Go through the entries and count the lines with the string "using" in them. Give only that number.

####################

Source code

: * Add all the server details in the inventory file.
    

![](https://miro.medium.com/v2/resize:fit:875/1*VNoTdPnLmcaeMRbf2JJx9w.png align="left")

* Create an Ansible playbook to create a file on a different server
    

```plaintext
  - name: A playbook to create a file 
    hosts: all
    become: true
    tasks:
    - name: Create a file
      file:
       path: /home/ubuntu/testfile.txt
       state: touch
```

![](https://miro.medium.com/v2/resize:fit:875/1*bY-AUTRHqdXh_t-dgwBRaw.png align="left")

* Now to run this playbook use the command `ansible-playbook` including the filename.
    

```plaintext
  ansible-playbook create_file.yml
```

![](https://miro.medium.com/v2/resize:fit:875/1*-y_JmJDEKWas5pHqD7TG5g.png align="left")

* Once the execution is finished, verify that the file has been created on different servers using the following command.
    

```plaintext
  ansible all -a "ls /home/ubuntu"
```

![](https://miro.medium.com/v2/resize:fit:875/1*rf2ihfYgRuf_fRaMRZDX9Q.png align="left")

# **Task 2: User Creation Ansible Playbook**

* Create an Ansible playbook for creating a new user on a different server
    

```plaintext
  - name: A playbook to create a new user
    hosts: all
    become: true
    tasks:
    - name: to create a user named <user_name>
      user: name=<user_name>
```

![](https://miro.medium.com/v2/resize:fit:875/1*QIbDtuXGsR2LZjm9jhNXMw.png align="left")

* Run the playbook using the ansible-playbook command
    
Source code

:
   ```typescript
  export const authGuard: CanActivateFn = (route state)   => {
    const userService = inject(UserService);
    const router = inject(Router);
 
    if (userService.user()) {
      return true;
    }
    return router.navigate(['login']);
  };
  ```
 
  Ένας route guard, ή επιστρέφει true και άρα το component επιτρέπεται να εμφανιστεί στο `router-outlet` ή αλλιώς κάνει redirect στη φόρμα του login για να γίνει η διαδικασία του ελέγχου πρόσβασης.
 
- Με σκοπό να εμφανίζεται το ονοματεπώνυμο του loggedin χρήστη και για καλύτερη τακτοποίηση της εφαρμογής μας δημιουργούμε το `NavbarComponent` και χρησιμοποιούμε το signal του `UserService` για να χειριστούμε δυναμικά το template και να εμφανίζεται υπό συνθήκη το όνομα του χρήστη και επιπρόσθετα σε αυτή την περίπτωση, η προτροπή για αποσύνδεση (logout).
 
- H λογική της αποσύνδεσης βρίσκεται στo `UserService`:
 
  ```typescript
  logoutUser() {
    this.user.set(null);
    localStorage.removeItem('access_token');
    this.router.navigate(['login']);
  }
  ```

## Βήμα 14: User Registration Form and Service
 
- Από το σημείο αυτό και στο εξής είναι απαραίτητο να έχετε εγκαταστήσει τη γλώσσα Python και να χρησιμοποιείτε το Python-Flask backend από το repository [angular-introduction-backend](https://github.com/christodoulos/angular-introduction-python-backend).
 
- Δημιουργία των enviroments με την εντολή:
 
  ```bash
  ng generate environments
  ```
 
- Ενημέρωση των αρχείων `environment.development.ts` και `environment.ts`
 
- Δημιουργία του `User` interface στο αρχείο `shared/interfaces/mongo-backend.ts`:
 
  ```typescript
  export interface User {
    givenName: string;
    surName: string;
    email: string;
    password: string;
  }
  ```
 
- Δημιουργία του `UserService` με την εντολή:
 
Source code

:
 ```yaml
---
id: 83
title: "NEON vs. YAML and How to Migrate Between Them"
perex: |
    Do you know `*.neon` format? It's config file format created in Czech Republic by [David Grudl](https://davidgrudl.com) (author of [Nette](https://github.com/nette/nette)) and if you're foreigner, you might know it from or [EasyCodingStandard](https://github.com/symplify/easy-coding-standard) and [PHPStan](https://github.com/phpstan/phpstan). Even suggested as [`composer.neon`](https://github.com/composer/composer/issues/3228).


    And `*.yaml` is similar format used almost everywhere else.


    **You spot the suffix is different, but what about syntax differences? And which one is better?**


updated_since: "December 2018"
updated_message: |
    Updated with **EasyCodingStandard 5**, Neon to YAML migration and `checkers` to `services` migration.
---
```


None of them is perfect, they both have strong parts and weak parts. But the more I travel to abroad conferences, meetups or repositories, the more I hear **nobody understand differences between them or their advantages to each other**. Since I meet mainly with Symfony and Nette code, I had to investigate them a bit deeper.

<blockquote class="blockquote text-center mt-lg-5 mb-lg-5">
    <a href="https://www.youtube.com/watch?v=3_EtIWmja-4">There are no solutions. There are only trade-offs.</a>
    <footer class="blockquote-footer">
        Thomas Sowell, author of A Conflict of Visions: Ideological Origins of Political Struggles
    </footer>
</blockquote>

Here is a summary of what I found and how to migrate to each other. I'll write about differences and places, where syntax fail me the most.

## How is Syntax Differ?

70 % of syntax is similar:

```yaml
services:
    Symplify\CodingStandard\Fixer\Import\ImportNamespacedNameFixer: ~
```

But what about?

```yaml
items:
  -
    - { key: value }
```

####################

> The completed task: 2